How STD Complications Affect Babies
Some sexually transmitted diseases have long-term negative effects. These diseases pose serious health issues on the life of a baby whose mother had/has an untreated disease that was contracted sexually. It is every home's wish to raise babies that are healthy and are without deformities.
In almost every case, STDs contribute to neonatal morbidity that leaves parents with everlasting imprints of guilt. The many reasons for being STD-aware go beyond the sphere of immediate consequences on the infected person; part of the vital reasons is to ensure that the consequences do not also affect areas and entities that could bear lifelong results of STD complications.
The complications arising from the late detection of a dangerous STD, or from leaving it untreated during pregnancy, take their toll on unborn babies. For babies who survive the ordeal, such implications follow them into the world with abnormalities and deformities. Below are some complications of STDs on babies according to the specific STD suffered by their mothers during pregnancy.
Babies and Chlamydia
It is troubling to know that not less than 50% of babies whose mothers had untreated Chlamydia while carrying them in pregnancy suffer from chlamydial conjunctivitis.
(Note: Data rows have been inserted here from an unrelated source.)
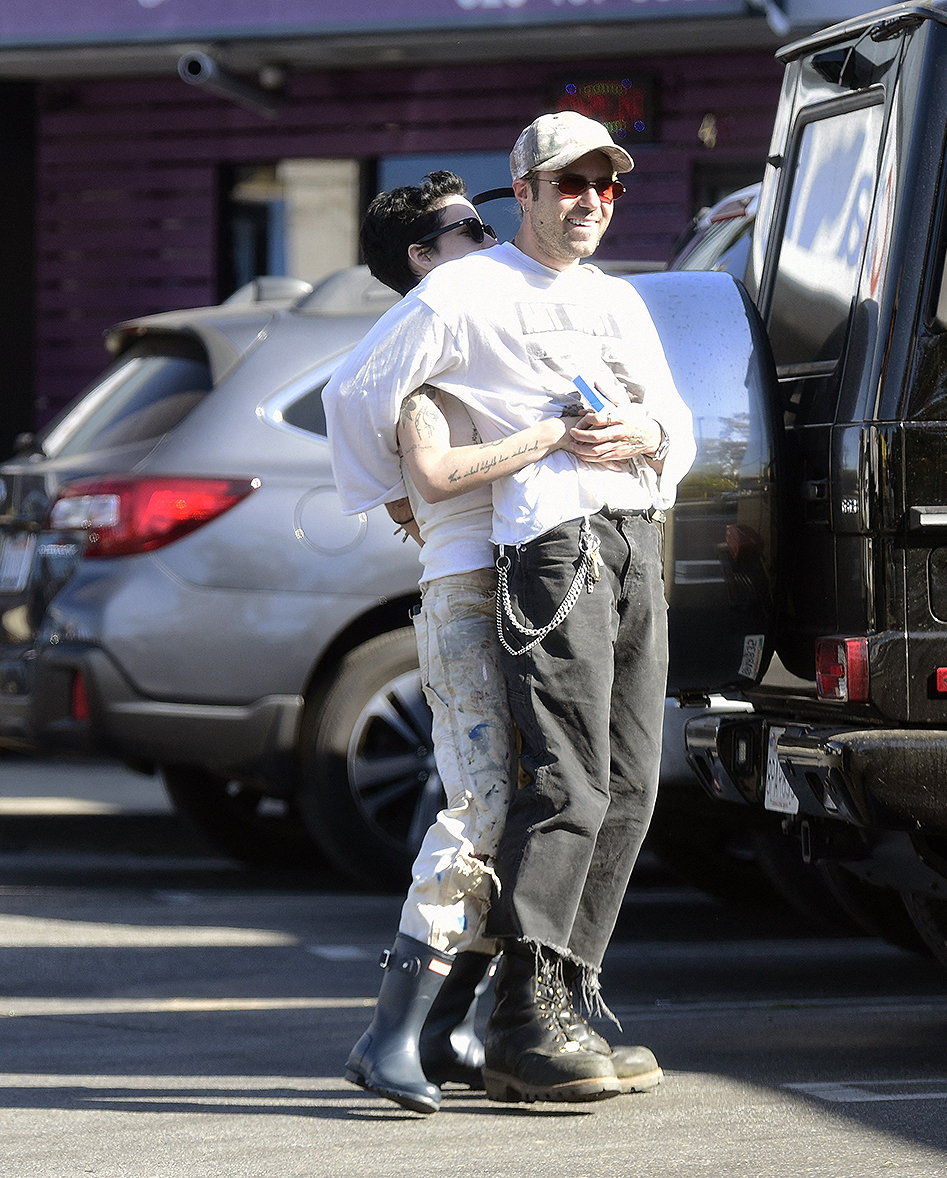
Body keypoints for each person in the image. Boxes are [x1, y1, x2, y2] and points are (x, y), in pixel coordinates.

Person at [327, 111, 695, 1106]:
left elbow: (678, 420)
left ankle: (537, 1005)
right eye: (566, 182)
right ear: (523, 189)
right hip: (530, 553)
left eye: (604, 184)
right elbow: (352, 395)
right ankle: (478, 1021)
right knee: (517, 793)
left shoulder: (614, 297)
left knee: (623, 783)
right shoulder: (458, 293)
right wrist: (403, 500)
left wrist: (647, 429)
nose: (588, 199)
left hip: (623, 536)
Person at [324, 170, 599, 1116]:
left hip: (513, 579)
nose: (487, 238)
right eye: (467, 228)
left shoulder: (476, 341)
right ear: (421, 257)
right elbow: (416, 455)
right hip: (469, 592)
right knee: (478, 802)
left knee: (519, 804)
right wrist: (545, 438)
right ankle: (388, 1035)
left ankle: (445, 1029)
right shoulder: (427, 356)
This kind of conjunctivitis presents with watery discharge from the eyes.
Not only that; Chlamydia trachomatis, which is the organism that causes Chlamydia, can spread to the upper part of the baby’s pharynx to bring about pneumonia, a respiratory tract infection. Sometimes, an infected baby could be suffering from both chlamydial conjunctivitis and pneumonia.
Babies can get infected with Chlamydia when they are being given birth to, as they pass through their mothers’ birth canal (the vagina). This is so because the fluids present in the vagina are already carrying large doses of the Chlamydia trachomatis which the babies become exposed to during birth.
Babies and Gonorrhea
Babies infected with Gonorrhea suffer from gonococcal ophthalmic neonatorum, a form of eye infection that can progress to blindness in infected babies. Neisseria gonorrhea, the bacterium that causes Gonorrhea, makes its way to a baby’s eyes, most often as the baby is being birthed; it then attaches itself to the cells of the conjunctiva of the eyes.
From there, the bacterium can penetrate into the cells of the conjunctiva to multiply and cause the conjunctiva to become swollen as the baby’s immunity combats with the bacterium.
In certain cases reported, the N. gonorrhea has evolved tactics to escape and manoeuvre the baby’s immune response to it, and this makes it possible to increase its area of operation, including getting into the baby’s blood to infect it (bacteremia), or spreading to the brain or spinal cord to bring about meningitis.
Babies and Syphilis
Many babies whose mothers have syphilis do not make it out alive. Those that survive the pregnancy eventually get infected with syphilis during their birth. A baby may appear to be normal and healthy but after a time, the symptoms of the infection may start showing. The syphilis bacterium, Treponema pallidum, brings to babies what is medically called congenital syphilis. Common problems that come with congenital syphilis include:
- Low red blood count or a poor ability of the blood to carry oxygen (anemia)
- Jaundice, leading to the pigmentation of the skin and whites of the eyes
- Enlarged liver
- Enlarged spleen
- Rashes and fever
- Developmental delays
- Seizure, as a result of an abnormality in the activity of the brain nerves.
Babies and Genital Herpes
Women who contract genital herpes late in their pregnancies are at a very high risk of infecting their babies with the herpes simplex virus because their immune systems have not formed antibodies that should pass on to the babies to protect them from the virus during birthing.
The virus can get into their mouths, eyes, lungs, liver, brain, and spinal cord. Infected babies develop problems associated with neonatal herpes which can damage the baby’s brains and spinal cords. These babies could be mentally retarded as a result of the damages on the brain.
Babies and HIV
HIV cannot be cured, but it can be managed. An HIV-positive mother can prevent her baby from getting the virus if she’s tested early, and is adhering to the treatment. A baby can get infected during pregnancy, during birth, or through breastfeeding. Complications from HIV in babies can result in enlarged lymph nodes, repeated thrush in the mouth, problems with the brain and spinal cord, as well as pneumonia, amongst others. These are in addition to the baby living with HIV, for life.
Being aware of the harms caused by STDs, getting tested, and getting it done at the right time gives you ‘STD-awareness.’ The next thing to do is to get treated if you tested positive. Those are the best ways to save your baby from life-threatening problems if and when you get pregnant.